From the standpoint of art the use of cycles may be seen as formal or compositional devices, like repetition, development and counterpoint in music. They can also be more than that, as can the creation stories themselves, having higher octaves of meaning, subconsciously, or superconsciously pointing to things we as souls may have known but forgotten. And, indeed, that is one of the implicit intentions, or motivations behind my work: the demonstration and bringing to light of certain "archetypes," or schema which despite their spiritually vital power we as a culture may have forgotten, but with which we find strong resonance. In this sense they may serve as means of healing, restoring to our collective and individual consciousnesses vital pieces of our beings, and bringing us perhaps a greater sense of wholeness, integration and conscious awareness.
Q: Is the overall goal of your work in this life to illustrate a complete metaphysical theory?
A: At this point it may be fitting to point out that the works displayed on my website are ten to fifteen years old, and that the ideas that engendered them are close to twenty. Nonetheless, in retrospect it seems that I was always in the business of making "Metaphysical Paintings," though I did not call them that then.

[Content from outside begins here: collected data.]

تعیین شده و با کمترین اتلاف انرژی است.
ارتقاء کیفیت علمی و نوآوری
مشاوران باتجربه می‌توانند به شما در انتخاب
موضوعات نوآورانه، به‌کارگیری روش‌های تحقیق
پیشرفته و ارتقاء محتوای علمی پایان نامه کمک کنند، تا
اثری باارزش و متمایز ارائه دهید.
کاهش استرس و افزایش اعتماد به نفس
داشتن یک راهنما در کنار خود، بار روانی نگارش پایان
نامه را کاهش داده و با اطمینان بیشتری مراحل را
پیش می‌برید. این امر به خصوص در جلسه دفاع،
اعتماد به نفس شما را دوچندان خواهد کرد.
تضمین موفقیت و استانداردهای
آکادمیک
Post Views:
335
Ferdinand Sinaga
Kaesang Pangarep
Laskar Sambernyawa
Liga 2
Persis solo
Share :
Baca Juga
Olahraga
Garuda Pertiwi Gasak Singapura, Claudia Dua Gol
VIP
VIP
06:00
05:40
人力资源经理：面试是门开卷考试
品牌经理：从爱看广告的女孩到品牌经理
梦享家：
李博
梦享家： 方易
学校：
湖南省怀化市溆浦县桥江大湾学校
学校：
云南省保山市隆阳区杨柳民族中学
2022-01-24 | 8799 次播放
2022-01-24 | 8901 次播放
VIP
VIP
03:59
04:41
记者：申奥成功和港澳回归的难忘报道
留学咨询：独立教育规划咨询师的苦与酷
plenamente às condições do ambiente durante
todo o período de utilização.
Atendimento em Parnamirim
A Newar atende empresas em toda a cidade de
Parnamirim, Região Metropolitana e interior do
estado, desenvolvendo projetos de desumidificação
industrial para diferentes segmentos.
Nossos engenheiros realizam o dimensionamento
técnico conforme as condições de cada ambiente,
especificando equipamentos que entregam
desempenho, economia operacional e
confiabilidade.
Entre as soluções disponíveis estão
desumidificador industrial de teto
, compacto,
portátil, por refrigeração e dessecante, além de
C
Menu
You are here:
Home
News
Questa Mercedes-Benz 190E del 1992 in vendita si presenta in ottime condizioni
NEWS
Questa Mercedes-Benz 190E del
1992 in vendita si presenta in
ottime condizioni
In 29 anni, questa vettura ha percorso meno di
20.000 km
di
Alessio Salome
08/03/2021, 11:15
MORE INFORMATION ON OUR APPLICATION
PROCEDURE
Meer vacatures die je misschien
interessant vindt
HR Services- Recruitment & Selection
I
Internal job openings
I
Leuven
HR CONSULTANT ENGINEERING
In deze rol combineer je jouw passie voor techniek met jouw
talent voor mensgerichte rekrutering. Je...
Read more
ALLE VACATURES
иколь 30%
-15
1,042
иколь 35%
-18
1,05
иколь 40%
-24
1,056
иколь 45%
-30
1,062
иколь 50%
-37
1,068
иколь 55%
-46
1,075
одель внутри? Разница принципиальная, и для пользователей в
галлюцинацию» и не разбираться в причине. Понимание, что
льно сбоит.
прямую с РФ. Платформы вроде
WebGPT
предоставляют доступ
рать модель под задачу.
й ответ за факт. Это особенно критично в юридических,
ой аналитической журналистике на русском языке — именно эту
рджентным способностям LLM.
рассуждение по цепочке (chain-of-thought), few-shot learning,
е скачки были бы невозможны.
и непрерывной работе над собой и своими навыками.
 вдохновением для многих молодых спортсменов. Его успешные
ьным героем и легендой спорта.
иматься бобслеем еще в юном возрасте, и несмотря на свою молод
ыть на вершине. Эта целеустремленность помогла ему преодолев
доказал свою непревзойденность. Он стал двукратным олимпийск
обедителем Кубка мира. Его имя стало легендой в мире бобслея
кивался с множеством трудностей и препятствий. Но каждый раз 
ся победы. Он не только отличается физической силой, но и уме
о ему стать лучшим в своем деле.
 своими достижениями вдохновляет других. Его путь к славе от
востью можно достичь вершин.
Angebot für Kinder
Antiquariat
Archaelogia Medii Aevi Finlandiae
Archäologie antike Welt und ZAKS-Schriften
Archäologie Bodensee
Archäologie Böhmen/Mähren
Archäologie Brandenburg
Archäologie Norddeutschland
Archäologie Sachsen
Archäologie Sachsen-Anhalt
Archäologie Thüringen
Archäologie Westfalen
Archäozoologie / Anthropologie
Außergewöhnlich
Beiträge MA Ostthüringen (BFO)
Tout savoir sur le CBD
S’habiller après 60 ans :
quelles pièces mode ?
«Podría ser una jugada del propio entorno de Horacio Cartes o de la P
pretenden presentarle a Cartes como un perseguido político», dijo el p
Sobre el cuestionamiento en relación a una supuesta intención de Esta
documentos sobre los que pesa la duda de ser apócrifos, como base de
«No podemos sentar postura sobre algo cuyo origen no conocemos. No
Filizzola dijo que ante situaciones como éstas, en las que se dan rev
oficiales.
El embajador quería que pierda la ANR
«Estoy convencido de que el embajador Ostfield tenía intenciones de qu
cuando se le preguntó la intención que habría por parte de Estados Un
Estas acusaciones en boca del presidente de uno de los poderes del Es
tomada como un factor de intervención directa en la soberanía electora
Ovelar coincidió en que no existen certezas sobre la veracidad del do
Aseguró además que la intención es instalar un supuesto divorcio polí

My work since 1978 has been concerned with, well...metaphysical ideas, usually centered on questions of Creation, such as: the metaphorical correspondence between artist and Prime Creator, and between art and natural creation; the creation of something out of nothing --that is, absolute, rather than derived or evolved creation; the process of development and continued creation beyond first impulse; the nature and origins of the creative impetus; the issues of absolute freedom implicit in creation, and the implicit problem of choice; the role that art may play, as a microcosmic metaphor for cosmic creation, in informing us about the methods or "mechanisms" of natural manifestation; and the contemplation of the process of creation in terms of its ability to reveal the Creator, or to enable the Creator to know itself through its creations.